Reputation: 1080
I am trying to craft a custom scorer function for cross-validating my (binary classification) model in scikit-learn (Python).
Some examples of my raw test data:
Source Feature1 Feature2 Feature3
123 0.1 0.2 0.3
123 0.4 0.5 0.6
456 0.7 0.8 0.9
Assuming that any fold might contain multiple test examples that come from the same source...
Then for the set of examples with the same source, I want my custom scorer to "decide" the "winner" to be the example for which the model spit out the higher probability. In other words, there can be only one correct prediction for each source but if my model claims that more than one evaluation example was "correct" (label=1), I want the example with the highest probability to be matched against the truth by my scorer.
My problem is that the scorer function requires the signature:
score_func(y_true, y_pred, **kwargs)
where y_true
and y_pred
contain the probability/label only.
However, what I really need is:
score_func(y_true_with_source, y_pred_with_source, **kwargs)
so I can group the y_pred_with_source
examples by their source and choose the winner to match against that of the y_true_with_source
truth. Then I can carry on to calculate my precision, for example.
Is there a way I can pass in this information in some way?
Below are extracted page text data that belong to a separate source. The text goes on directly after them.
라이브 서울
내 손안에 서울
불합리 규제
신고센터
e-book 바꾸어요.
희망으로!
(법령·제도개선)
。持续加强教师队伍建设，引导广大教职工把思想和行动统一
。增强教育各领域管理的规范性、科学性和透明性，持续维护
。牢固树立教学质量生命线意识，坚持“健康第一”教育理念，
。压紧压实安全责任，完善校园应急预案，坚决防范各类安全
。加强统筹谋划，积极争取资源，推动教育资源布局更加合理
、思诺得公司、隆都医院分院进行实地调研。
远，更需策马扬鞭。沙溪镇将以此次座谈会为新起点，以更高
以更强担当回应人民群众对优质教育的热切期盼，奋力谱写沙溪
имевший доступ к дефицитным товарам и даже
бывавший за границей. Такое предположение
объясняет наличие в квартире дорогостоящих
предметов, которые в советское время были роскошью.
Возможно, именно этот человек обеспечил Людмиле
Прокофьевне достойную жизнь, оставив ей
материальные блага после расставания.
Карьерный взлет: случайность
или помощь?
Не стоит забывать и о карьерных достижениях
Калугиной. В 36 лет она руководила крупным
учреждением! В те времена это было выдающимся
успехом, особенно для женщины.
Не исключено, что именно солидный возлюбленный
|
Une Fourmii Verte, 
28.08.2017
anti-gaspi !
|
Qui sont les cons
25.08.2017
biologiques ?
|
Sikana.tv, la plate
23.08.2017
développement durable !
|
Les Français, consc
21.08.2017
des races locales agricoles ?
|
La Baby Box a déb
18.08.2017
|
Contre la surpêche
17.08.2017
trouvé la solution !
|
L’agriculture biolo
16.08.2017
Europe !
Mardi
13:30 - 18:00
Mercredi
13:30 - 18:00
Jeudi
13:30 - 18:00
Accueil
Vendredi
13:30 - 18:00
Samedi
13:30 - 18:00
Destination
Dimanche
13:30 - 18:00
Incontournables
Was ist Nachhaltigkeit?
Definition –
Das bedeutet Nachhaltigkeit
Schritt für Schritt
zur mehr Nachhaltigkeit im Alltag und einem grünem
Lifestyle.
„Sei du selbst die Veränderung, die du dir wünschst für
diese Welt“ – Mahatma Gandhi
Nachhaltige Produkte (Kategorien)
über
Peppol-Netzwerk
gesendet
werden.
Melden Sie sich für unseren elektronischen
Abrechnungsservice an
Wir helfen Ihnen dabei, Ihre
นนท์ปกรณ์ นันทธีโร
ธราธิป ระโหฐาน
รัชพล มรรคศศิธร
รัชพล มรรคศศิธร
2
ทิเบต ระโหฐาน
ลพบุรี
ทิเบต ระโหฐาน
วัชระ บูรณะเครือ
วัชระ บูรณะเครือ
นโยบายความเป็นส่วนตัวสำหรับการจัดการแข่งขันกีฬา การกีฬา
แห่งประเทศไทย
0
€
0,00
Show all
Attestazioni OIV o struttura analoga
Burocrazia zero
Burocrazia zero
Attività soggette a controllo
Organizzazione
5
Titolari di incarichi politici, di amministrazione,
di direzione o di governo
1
Maybe the examples' indices?
Upvotes: 3
Views: 867
Reputation: 3316
It sounds like you have a learning-to-rank problem here. You are trying to find the highest-ranked instance out of each group of instances. Learning-to-rank isn't directly supported in scikit-learn right now - scikit-learn pretty much assumes i.i.d. instances - so you'll have to do some extra work.
I think my first suggestion is to drop down a level in the API and use the cross-validation iterators. That would just generate indices for training and validation folds. You would subset your data with those indices and call fit
and predict
on the subsets, with Source removed, and then score it using the Source column.
You can probably hack it in to the cross_val_score approach, but its trickier. In scikit-learn there is a distinction between the score function, which is what you showed above, and the scoring object (which can be a function) taken by cross_val_score. The scoring object is a callable object or function which has signature scorer(estimator, X, y)
. It looks to me like you can define a scoring object that works for your metric. You just have to remove the Source column before sending data to the estimator, and then use that column when computing your metric. If you go this route, I think you will have to wrap the classifier, too, so that its fit
method skips the Source column.
Hope that helps... Good luck!
Upvotes: 1